▸ Quoted passage:
Our independent registered public accounting firm, KPMG LLP, has audited the effectiveness of our internal control over financial reporting and has issued a report as of December 31, 2017, which follows this report.
 
CHANGES IN INTERNAL CONTROL OVER FINANCIAL REPORTING
 
There was no change in our internal control over financial reporting that occurred during our most recent fiscal quarter ended December 31, 2017 that has materially affected, or is reasonably likely to materially affect, our internal control over financial reporting.


91


Report of Independent Registered Public Accounting Firm
To the Stockholders and Board of Directors
Cimarex Energy Co.:
Opinion on Internal Control Over Financial Reporting
We have audited Cimarex Energy Co. and subsidiaries’ (the “Company”) internal control over financial reporting as of December 31, 2017, based on criteria established in Internal Control - Integrated Framework (2013) issued by the Committee of Sponsoring Organizations of the Treadway Commission. In our opinion, the Company maintained, in all material respects, effective internal control over financial reporting as of December 31, 2017, based on criteria established in Internal Control - Integrated Framework (2013) issued by the Committee of Sponsoring Organizations of the Treadway Commission.
We also have audited, in accordance with the standards of the Public Company Accounting Oversight Board (United States) (“PCAOB”), the consolidated balance sheets of the Company as of December 31, 2017 and 2016, the related consolidated statements of operations and comprehensive income (loss), stockholders’ equity, and cash flows for each of the years in the three-year period ended December 31, 2017, and the related notes (collectively, the consolidated financial statements), and our report dated February 23, 2018 expressed an unqualified opinion on those consolidated financial statements.
Basis for Opinion
The Company’s management is responsible for maintaining effective internal control over financial reporting and for its assessment of the effectiveness of internal control over financial reporting, included in the accompanying Management’s Report on Internal Control Over Financial Reporting. Our responsibility is to express an opinion on the Company’s internal control over financial reporting based on our audit. We are a public accounting firm registered with the PCAOB and are required to be independent with respect to the Company in accordance with the U.S. federal securities laws and the applicable rules and regulations of the Securities and Exchange Commission and the PCAOB.

▸ Information provided:
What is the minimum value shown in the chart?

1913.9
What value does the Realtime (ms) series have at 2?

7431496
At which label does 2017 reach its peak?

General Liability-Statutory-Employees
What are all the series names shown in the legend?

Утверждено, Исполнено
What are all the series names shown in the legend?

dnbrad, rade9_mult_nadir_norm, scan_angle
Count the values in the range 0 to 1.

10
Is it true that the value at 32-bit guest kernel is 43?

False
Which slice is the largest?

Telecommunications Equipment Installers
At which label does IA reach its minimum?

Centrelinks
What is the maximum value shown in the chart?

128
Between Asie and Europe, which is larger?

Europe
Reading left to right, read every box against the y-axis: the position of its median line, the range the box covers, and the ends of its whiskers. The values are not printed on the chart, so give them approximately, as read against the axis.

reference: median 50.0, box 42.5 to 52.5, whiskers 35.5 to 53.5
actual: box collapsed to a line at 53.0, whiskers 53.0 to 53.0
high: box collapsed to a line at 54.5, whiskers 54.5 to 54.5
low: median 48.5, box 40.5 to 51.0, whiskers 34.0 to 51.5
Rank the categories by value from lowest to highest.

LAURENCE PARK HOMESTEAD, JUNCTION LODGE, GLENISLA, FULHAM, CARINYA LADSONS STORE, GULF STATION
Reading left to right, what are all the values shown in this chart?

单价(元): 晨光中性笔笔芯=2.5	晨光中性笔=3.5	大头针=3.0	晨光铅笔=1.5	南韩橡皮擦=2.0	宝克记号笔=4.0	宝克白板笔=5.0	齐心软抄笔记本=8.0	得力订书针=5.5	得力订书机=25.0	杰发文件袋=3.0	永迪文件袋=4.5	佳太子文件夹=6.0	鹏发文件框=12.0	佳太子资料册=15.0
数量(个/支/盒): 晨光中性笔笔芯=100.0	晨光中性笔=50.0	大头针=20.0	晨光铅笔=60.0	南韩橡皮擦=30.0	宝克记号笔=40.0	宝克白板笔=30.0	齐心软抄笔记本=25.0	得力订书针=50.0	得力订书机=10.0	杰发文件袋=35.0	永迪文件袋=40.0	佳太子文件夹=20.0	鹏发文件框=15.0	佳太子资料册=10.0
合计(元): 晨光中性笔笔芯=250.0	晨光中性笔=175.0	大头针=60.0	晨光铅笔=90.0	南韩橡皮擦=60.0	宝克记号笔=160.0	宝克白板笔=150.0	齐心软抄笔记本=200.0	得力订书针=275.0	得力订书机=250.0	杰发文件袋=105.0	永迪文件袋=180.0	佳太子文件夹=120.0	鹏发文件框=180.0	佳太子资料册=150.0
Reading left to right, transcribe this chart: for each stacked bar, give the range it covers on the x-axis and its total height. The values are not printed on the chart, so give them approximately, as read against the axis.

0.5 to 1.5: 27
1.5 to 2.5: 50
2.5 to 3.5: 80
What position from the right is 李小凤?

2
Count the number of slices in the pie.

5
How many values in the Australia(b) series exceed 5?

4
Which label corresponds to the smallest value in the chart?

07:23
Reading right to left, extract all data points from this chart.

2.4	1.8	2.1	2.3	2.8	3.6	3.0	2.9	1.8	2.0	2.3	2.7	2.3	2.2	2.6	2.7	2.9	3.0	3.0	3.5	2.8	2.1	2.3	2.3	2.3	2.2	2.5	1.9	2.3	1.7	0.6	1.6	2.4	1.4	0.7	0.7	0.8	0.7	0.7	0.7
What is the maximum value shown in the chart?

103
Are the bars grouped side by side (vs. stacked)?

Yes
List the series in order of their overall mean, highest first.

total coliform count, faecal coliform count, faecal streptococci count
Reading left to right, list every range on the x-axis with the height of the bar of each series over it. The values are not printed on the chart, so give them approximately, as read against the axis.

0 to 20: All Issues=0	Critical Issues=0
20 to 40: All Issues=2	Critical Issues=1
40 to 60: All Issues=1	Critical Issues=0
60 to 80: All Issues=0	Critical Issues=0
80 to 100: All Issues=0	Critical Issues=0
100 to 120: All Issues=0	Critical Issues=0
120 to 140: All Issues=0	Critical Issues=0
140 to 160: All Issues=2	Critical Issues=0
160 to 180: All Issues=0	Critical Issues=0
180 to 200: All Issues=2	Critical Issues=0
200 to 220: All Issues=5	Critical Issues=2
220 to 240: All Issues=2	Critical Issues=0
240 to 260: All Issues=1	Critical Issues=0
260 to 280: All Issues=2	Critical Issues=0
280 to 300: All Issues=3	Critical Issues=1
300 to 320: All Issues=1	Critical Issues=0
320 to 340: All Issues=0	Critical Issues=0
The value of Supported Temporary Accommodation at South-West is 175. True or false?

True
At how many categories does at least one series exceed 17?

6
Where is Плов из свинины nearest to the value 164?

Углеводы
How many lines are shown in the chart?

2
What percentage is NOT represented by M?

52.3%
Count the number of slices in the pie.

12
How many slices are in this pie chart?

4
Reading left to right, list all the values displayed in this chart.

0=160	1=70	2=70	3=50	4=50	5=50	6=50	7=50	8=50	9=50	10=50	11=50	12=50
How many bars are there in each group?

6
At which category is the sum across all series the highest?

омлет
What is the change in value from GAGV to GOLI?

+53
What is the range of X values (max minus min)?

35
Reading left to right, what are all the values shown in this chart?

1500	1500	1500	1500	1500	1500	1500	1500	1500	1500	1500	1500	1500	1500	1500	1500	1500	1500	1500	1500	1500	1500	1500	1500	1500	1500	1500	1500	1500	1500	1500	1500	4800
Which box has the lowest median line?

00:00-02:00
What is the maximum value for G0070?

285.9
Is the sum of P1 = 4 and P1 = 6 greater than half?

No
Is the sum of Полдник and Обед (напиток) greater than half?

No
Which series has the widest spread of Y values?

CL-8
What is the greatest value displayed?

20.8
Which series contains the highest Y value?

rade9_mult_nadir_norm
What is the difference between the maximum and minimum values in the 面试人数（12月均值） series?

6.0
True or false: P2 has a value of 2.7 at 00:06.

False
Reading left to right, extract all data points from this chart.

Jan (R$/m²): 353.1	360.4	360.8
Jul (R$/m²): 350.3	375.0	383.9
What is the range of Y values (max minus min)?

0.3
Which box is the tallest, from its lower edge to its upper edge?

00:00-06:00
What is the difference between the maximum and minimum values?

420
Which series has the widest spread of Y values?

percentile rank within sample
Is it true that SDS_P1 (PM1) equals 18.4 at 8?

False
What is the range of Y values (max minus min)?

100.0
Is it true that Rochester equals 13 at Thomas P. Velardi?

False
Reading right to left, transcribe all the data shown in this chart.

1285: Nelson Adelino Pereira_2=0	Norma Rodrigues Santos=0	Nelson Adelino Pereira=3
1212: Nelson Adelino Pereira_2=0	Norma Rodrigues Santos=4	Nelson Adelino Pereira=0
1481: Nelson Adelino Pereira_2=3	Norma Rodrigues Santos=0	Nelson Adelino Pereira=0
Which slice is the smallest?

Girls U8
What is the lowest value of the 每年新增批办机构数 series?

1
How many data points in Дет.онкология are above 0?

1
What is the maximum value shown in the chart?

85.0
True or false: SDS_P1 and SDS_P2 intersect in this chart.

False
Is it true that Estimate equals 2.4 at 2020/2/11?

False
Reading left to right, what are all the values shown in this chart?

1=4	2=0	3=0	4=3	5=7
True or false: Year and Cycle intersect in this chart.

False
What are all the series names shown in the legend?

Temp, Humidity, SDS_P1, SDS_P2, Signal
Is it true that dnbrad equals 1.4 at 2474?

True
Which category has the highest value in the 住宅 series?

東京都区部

▸ What to do:
Reproduce word for word everything from "Our independent registered" down to "follows this report." in the internal control report above.

▸ Result below:
Our independent registered public accounting firm, KPMG LLP, has audited the effectiveness of our internal control over financial reporting and has issued a report as of December 31, 2017, which follows this report.